As part of the settlement, Musk will neither admit nor deny the allegations, and he will resign as Tesla chairman within 45 days. Musk and Tesla will also each pay a $20 million fine.
It will require Musk to resign as chairman of the company or any public company for at least three years and pay a $20 million fine, the SEC announced on Saturday.
Tesla will add two new independent directors to its board, and monitor more closely Musk's public communications - the source of many of the scandals that have roiled the ambitious but unprofitable company this year.

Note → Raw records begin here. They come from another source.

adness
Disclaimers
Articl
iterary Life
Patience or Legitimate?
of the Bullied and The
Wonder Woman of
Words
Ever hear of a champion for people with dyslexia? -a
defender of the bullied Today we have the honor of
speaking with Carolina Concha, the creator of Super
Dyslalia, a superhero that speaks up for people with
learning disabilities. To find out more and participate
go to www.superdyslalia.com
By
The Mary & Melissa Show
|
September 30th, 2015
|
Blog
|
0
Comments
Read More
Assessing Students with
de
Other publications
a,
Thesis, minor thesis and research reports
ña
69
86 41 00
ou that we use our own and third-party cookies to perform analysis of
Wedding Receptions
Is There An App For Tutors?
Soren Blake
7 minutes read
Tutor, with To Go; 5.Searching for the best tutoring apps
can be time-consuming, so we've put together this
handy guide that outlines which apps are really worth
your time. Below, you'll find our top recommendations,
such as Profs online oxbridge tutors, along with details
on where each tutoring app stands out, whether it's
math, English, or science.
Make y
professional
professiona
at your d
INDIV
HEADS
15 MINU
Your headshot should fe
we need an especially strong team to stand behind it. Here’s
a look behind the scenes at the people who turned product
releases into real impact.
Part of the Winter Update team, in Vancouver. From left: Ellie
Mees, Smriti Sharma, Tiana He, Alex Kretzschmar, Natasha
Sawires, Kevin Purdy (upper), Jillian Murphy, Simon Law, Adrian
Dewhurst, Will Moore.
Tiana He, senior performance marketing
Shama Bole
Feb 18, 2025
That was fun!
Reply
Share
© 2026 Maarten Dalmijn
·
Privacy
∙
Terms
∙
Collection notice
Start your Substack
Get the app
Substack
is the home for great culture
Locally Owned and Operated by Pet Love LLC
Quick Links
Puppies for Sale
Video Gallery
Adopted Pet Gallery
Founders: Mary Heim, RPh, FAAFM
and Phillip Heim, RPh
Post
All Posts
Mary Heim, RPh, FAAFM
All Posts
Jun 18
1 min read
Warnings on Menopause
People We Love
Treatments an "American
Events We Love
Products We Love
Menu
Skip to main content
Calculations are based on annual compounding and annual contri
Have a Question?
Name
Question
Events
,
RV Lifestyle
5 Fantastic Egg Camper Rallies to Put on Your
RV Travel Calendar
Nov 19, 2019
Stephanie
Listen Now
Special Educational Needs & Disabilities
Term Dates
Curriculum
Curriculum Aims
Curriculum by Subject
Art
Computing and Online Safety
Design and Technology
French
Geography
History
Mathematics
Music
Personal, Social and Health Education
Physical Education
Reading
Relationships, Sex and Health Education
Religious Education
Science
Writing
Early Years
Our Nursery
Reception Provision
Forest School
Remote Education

The conditions of the agreement "are specifically designed to address the misconduct at issue by strengthening Tesla's corporate governance and oversight in order to protect investors," Stephanie Avakian, co-director of the SEC's Enforcement Division, said in a statement.
On 7 August Musk made a surprise announcement that he was thinking of taking Tesla private. Musk told his more than 22 million Twitter followers that he might take Tesla private at $420 per share, with “funding secured”.
But his team of executives had no knowledge of his plans. Twelve minutes later, Tesla’s head of investor relations told investors to ask Musk’s chief of staff whether Musk’s announcement was “legit”, the SEC pointed out.
On 24 August, after news of the SEC probe had become known, Musk again Tweeted that investor resistance forced Tesla to remain public.
Musk had not discussed the $420 figure with any potential funding source before he broached the subject to Tesla’s board in a 2 August email, the SEC said.
SEC said Musk “knew or was reckless in not knowing” that his tweets about taking Tesla private at $420 a share were false and misleading, given that he had never discussed such a transaction with any funding source.
The SEC said Musk met for less than an hour with three representatives of Public Investment Fund, at the company’s Fremont, California, plant on 31 July during which the lead representative for the Saudi Arabian sovereign wealth fund expressed interest in taking Tesla private if the terms were “reasonable,” according to the lawsuit.
Musk acknowledged the meeting lacked discussion of “even the most fundamental terms” of the deal and nothing was set in concrete terms.
The SEC said its investigation into Tesla is ongoing.
The SEC lawsuit comes as Tesla has been struggling to deliver its new Model 3 sedan, which is key to the company’s future profitability, after a long series of production issues and delays.
The move to bar Musk as an officer of any public company was a rare move for the SEC against the CEO of such a well-known firm.
While a trial would have been risky for both sides, the settlement is subject to court approval.